Assignment: In the records below, which lines include "other"? Copy them.

Data provided:
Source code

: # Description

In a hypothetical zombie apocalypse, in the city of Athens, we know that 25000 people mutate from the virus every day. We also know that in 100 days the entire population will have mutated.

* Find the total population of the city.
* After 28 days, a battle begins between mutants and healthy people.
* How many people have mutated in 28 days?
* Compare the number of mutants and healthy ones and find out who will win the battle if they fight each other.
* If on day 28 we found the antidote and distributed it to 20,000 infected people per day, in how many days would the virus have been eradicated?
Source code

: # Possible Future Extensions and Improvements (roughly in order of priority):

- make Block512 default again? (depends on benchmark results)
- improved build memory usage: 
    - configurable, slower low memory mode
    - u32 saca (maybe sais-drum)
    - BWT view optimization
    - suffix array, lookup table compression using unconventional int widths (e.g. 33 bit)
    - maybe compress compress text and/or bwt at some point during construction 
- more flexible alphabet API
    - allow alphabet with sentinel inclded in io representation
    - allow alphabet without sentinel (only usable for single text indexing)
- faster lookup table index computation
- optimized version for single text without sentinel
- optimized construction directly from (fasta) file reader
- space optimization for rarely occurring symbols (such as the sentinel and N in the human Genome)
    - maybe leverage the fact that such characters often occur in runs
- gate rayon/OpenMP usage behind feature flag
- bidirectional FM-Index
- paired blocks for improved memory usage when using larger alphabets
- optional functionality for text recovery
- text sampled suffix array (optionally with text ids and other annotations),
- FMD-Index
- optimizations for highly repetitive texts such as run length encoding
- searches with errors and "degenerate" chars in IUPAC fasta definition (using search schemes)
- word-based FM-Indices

Answer section:
* Compare the number of mutants and healthy ones and find out who will win the battle if they fight each other.
- text sampled suffix array (optionally with text ids and other annotations),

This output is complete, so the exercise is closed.